The second and final tranche of the non-brokered private placement financing consists of 1,570,500 subscription receipts (“Subscription Receipts”) issued at a price of C$2.00 per Subscription Receipt, for gross proceeds of C$3,141,000. In the aggregate, the first and second tranches of the non-brokered private placement financing, together with the previously-announced bought deal private placement financing, comprise 41,709,586 Subscription Receipts for gross proceeds of C$83,419,172.
Each Subscription Receipt entitles the holder to receive automatically upon satisfaction of certain escrow release conditions, including closing of the Transaction (as defined below), without any further action on the part of the holder and without payment of additional consideration, one JDL common share (a “Common Share”) and one JDL listed common share purchase warrant (a “Warrant”). Each Warrant will entitle the holder to acquire one Common Share at an exercise price of C$3.00 with an expiry date of October 6, 2021. The Common Shares and Warrants issued upon conversion of the Subscription Receipts may be traded by the holders through the facilities of the TSX-V and will not be subject to a statutory hold period.
Proceeds of the financings will be used to repay debt, for the exploration and development of the Aurizona gold project and for general corporate and working capital purposes.
The financings are being undertaken in connection with the business combination announced on February 1, 2017, whereby Luna Gold and JDL have entered into plan of arrangement under section 192 of the Canada Business Corporations Act to combine their businesses (the “Transaction”), creating a multi-asset mining company. The combined company intends to change its name to Trek Mining Inc. and expects to trade on the TSX-V under the ticker symbol “TREK”.
The securities offered under the financings have not been, and will not be, registered under the U.S. Securities Act or any U.S. state securities laws, and may not be offered or sold in the United States or to, or for the account or benefit of, United States persons absent registration or any applicable exemption from the registration requirements of the U.S. Securities Act and applicable U.S. state securities laws. This press release does not constitute an offer to sell or the solicitation of an offer to buy securities in the United States, nor in any other jurisdiction.
Neither the TSX-V nor its Regulation Services Provider (as that term is defined in policies of the TSX-V) accepts responsibility for the adequacy or accuracy of this release.
This document contains certain forward-looking information and forward-looking statements within the meaning of applicable securities legislation (collectively "forward-looking statements"). The use of the words "will", "will be", "may", "may be", "creating", "intends", "expected", and similar expressions are intended to identify forward-looking statements. Forward-looking statements contained in this press release include, but are not limited to, statements regarding the proposed Transaction, the proposed non-brokered private placement financing and the use of such proceeds from the financing. Although Luna Gold and JDL (the "Companies") believe that the expectations reflected in such forward-looking statements and/or information are reasonable, undue reliance should not be placed on forward-looking statements since the Companies can give no assurance that such expectations will prove to be correct.

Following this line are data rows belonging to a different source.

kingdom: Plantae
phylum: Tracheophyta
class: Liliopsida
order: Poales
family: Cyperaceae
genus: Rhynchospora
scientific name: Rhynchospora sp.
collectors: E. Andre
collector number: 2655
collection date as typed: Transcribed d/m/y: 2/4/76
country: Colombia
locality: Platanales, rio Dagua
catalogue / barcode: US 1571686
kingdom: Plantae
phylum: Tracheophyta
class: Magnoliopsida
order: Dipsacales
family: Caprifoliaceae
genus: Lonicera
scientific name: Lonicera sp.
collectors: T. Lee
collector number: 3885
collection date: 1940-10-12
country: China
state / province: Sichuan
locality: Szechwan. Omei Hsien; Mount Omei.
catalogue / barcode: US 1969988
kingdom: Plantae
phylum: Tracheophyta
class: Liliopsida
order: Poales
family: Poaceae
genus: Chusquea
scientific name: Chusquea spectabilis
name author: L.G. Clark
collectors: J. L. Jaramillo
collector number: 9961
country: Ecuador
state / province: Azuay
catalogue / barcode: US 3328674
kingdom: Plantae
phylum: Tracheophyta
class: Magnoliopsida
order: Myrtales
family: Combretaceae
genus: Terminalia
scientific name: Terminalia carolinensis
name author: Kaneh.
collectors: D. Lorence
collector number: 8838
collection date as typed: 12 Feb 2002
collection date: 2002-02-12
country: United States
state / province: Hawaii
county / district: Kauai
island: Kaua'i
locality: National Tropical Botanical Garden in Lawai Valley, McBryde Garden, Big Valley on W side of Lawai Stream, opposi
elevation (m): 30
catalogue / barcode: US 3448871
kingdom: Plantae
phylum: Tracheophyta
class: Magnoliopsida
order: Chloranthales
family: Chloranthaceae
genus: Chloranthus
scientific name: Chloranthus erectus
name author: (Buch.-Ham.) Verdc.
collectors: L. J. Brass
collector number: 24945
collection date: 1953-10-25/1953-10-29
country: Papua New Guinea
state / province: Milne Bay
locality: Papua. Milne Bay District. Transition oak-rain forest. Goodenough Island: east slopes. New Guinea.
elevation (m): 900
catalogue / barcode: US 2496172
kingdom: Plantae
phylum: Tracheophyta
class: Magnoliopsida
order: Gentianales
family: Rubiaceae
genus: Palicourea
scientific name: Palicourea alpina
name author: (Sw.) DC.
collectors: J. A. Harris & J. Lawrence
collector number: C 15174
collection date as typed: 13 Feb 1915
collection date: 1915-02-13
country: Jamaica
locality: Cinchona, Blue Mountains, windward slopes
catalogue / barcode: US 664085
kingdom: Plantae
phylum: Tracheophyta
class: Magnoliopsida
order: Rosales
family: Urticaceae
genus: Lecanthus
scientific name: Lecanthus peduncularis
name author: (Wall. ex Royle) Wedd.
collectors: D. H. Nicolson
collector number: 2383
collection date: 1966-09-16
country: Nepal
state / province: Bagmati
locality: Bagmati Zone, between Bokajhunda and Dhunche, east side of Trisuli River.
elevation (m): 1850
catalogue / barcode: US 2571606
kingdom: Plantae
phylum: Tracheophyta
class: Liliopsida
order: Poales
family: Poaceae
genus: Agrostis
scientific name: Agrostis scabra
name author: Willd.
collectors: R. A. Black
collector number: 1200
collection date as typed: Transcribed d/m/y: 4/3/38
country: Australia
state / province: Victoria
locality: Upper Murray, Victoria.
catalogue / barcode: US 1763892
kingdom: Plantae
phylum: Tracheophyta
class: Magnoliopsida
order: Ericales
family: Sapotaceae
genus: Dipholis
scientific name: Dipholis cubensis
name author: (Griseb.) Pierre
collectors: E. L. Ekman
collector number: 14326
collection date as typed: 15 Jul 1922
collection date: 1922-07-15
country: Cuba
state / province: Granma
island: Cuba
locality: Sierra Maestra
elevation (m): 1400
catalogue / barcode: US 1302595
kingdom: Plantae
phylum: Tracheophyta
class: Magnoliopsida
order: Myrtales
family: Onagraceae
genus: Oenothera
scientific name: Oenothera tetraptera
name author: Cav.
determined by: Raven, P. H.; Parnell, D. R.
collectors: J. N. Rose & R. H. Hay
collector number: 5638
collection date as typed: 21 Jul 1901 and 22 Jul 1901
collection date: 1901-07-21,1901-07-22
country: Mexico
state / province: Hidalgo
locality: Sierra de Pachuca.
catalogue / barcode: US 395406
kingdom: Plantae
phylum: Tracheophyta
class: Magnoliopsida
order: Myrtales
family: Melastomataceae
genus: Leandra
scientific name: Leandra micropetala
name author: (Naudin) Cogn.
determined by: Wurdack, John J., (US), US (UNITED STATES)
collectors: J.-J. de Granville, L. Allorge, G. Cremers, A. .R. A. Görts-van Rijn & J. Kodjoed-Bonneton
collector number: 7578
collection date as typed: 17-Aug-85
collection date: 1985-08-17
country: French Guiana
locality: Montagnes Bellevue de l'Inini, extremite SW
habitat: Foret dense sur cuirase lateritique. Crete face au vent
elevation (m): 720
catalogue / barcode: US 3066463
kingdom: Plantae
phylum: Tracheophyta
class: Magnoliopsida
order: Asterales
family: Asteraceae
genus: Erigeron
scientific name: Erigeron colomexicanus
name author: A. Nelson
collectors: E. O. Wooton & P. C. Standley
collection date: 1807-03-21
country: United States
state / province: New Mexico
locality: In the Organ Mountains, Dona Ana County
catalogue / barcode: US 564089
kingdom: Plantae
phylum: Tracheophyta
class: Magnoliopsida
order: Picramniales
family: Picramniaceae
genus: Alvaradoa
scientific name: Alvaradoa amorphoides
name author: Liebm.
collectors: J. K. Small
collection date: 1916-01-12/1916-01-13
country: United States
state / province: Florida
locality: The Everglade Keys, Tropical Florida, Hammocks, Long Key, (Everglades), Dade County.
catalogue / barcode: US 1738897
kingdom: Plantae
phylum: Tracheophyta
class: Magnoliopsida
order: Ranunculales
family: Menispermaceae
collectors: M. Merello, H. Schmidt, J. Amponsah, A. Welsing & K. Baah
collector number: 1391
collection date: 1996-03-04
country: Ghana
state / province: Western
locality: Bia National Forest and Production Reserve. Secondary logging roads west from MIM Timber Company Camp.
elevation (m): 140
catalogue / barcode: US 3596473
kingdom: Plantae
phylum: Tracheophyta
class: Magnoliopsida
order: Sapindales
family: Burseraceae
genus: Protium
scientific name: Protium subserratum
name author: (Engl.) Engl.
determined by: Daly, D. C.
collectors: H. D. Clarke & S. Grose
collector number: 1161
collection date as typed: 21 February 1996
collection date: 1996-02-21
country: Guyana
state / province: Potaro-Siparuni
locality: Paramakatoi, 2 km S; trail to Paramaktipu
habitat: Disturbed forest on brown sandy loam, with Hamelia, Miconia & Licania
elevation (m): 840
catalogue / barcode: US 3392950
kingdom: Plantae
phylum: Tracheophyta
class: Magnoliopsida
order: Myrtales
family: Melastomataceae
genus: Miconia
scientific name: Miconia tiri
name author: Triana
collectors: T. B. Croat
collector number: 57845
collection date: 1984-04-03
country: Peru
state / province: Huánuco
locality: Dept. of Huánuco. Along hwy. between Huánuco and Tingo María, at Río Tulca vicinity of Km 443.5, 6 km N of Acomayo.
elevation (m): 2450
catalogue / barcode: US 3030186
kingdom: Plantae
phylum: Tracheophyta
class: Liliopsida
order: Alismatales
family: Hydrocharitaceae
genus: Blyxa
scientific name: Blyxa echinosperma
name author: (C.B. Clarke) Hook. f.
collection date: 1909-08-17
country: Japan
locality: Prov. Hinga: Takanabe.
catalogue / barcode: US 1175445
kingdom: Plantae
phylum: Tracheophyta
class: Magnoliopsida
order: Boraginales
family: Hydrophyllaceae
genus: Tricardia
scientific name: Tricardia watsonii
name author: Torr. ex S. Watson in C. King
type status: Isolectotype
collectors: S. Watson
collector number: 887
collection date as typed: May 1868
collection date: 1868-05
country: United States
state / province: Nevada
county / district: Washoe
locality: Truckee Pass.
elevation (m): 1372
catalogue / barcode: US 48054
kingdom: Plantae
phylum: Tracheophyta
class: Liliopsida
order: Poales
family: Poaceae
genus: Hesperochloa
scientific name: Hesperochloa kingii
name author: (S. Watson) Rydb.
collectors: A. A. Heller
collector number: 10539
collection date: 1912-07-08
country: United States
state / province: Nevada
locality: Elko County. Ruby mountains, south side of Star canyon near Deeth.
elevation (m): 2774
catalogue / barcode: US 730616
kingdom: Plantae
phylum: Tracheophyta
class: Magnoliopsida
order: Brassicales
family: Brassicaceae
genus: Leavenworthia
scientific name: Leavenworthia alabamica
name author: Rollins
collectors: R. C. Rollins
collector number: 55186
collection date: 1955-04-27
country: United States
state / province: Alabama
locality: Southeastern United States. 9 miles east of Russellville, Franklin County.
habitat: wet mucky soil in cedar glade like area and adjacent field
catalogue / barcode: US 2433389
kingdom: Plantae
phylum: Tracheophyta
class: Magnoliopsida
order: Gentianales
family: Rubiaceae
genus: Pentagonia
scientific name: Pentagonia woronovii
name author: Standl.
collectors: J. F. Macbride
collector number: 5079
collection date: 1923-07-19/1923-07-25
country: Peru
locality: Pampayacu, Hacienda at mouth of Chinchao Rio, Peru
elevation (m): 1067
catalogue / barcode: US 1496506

These statements involve known and unknown risks, uncertainties and other factors that may cause actual results or events to differ materially from those anticipated in such forward-looking statements, including the risks, uncertainties and other factors identified in the Companies’ periodic filings with Canadian securities regulators, and assumptions made with regard to: the Companies’ ability to complete the proposed Transaction; the Companies’ ability to secure the necessary shareholder, legal and regulatory approvals required to complete the Transaction; the timing of the anticipated restart of production at Aurizona; the ability to advance exploration efforts at Aurizona and the Companies’ other projects; and the Companies’ ability to achieve the synergies expected as a result of the Transaction. Furthermore, the forward-looking statements contained in this news release are made as at the date of this news release and the Companies do not undertake any obligations to publicly update and/or revise any of the included forward-looking statements, whether as a result of additional information, future events and/or otherwise, except as may be required by applicable securities laws.